On a clear day in the season when Ceanothus flowers open and the creeks swell, everyone gathered by the river to say goodbye. With tears in their eyes, Salmon Boy and the villagers sang the Salmon People close to shore. The current was swift. A Shadow thrust its spear into Salmon Boy’s heart. He fell into the River and was swept into the center. A whirlpool formed around him, pulling him down, down, down, and down.

When Salmon Boy returned to Naadaayi Héen a Tayee, he found his soulmate, Ña’ táayaa, waiting for him. He remembered when he looked into her eyes that he had loved her forever.

He has journeyed to many worlds, where he is known and belovéd by many names: Salmon Boy, Tehéatla Sagrado, Nur, Nagual, Pstruh, Qakiidax, Taryaqpak, praNItAcaru, and Brother of the Formless Warriors.

Even now, Salmon Boy lives with the People and his beloved Ña’ táayaa in Naadaayi Héen a Tayee.
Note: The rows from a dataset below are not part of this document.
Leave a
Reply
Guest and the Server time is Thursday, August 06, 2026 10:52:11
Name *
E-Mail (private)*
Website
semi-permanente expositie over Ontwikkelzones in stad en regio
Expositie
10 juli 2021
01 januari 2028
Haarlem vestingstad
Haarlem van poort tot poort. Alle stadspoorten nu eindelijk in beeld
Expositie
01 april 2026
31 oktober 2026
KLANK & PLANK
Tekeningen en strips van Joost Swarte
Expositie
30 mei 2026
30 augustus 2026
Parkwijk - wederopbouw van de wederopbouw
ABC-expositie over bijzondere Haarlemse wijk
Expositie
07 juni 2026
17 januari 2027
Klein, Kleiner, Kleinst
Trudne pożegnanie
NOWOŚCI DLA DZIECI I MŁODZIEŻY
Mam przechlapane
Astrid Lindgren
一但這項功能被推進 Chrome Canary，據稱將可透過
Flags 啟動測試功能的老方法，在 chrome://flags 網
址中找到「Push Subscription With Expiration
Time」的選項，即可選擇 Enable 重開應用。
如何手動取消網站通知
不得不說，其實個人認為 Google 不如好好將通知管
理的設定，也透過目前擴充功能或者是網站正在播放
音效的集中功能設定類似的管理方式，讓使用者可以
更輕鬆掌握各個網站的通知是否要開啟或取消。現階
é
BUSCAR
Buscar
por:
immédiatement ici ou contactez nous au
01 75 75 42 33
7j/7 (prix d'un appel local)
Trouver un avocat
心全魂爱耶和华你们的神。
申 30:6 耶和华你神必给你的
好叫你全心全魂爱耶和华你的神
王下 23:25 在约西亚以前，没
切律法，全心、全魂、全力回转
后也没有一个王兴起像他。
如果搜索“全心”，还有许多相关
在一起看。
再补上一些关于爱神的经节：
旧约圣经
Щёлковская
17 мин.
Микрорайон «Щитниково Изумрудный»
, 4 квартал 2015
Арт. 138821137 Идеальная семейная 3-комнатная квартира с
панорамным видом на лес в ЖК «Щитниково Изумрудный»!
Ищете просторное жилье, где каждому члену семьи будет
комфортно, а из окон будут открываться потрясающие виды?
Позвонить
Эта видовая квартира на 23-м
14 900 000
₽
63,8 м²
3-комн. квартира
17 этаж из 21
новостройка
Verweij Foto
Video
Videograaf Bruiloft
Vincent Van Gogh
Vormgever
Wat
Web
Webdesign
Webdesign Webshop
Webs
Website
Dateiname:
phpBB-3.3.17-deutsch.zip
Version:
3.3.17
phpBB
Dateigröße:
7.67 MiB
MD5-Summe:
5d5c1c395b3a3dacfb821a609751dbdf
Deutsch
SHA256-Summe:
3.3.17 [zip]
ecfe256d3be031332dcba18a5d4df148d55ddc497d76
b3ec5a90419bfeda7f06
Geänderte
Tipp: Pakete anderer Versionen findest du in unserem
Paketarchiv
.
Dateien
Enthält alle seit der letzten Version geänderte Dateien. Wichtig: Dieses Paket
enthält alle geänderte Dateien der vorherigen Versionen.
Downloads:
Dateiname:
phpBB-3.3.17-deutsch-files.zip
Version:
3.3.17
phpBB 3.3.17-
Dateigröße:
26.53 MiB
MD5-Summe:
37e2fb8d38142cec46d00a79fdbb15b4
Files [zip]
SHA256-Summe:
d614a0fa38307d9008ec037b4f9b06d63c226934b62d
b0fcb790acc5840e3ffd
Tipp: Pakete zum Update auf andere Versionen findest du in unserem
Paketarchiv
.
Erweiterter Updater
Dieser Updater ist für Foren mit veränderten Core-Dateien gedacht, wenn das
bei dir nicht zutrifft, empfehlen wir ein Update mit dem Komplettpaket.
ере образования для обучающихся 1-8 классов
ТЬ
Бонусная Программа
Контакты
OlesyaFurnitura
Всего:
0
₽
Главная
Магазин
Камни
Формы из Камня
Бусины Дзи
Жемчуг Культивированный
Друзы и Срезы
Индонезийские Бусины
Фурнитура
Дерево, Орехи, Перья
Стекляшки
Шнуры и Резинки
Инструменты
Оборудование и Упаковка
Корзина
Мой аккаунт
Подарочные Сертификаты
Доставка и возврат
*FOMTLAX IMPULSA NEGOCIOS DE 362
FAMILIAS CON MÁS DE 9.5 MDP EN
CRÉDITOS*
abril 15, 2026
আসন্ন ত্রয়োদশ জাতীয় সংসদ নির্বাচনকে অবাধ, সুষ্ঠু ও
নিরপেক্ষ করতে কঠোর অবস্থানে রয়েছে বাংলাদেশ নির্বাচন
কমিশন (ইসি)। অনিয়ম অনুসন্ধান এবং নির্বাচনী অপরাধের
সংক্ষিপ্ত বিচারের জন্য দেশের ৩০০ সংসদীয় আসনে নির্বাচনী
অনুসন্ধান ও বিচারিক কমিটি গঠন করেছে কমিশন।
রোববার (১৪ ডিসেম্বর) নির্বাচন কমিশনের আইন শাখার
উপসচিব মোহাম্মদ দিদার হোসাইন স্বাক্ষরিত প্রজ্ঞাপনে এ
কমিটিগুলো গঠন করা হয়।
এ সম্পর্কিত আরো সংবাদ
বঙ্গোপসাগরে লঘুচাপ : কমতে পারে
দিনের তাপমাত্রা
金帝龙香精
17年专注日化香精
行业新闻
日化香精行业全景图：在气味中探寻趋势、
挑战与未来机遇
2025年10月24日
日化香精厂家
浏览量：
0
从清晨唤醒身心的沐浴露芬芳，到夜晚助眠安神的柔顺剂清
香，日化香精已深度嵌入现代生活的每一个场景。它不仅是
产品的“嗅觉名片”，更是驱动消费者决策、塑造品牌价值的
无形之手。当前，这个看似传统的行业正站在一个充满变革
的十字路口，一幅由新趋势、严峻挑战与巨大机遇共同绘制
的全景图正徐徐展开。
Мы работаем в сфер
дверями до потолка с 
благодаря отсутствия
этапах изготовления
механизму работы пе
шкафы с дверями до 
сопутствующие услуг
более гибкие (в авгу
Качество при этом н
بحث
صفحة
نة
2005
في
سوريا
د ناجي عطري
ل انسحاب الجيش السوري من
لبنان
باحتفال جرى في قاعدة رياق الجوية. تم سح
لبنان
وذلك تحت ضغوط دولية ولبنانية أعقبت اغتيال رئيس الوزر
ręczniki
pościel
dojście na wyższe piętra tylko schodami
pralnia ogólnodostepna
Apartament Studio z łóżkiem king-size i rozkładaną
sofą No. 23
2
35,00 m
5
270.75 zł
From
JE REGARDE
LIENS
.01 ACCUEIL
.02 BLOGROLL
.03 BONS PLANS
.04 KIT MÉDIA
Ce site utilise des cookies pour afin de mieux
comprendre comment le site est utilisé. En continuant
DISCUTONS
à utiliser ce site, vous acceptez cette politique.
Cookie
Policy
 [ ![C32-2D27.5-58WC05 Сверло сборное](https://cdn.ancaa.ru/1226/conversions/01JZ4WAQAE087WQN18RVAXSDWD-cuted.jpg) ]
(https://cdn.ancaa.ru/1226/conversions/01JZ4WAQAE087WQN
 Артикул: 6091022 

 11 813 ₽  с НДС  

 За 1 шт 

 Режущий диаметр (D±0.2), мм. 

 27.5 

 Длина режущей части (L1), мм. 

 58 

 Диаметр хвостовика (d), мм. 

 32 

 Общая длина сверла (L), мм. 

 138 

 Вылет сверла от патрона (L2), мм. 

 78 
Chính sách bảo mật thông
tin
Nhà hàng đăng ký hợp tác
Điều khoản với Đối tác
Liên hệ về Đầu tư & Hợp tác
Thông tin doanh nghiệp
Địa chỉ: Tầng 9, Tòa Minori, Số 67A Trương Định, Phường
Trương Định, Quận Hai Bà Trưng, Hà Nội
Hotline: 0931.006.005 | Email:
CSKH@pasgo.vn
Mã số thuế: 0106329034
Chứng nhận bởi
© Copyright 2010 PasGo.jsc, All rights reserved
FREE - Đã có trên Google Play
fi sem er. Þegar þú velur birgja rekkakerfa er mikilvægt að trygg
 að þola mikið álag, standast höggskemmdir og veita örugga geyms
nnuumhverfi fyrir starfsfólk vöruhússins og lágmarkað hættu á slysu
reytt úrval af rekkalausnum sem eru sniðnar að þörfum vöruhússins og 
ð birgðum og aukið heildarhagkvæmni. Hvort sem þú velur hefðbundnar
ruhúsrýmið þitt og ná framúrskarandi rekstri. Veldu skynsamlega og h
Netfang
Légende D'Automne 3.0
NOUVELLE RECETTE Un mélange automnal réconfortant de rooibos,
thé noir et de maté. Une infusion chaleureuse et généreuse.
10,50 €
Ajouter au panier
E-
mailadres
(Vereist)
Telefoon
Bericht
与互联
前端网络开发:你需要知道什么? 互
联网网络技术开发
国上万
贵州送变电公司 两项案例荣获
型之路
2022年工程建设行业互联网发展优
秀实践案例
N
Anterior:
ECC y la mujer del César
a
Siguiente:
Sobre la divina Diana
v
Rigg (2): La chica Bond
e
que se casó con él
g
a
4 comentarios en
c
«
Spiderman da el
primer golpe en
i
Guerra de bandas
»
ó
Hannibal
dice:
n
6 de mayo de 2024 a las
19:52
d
It is said that every few lifetimes, Salmon Boy returns UpRiver to a village by the River near here.”

 

           

1 thought on “Salmon Boy”

  1. Im a fellow who had some interesting life changes, awakenings if you will, and then a salmon was found lying in the little dinghy attached to my floating home, on Easter Morning. This, just after I had read stories about starving missionaries being fed by fish that jumped into a tide-pool..First one, then several and then so many they had to invite all the neighbors to share.

    I realized it was actually a spring steelhead, female, with pink flesh and small eggs..And then the salmon continued appearing first in the art of my next remodeling customer who did paintings of clouds with instead of rain, salmon falling, and trees with salmon where fruit would be and finally a Madonna with a salmon in place of baby jesus..And this went on for years, I tripped over salmon and then finally realized I was being shown myself. And this story..And this version is more deeply true than the others I have read. Im so glad to know it.

    Like the Celtic salmon of knowledge..Perfect, especially in its grasp of the imperfections.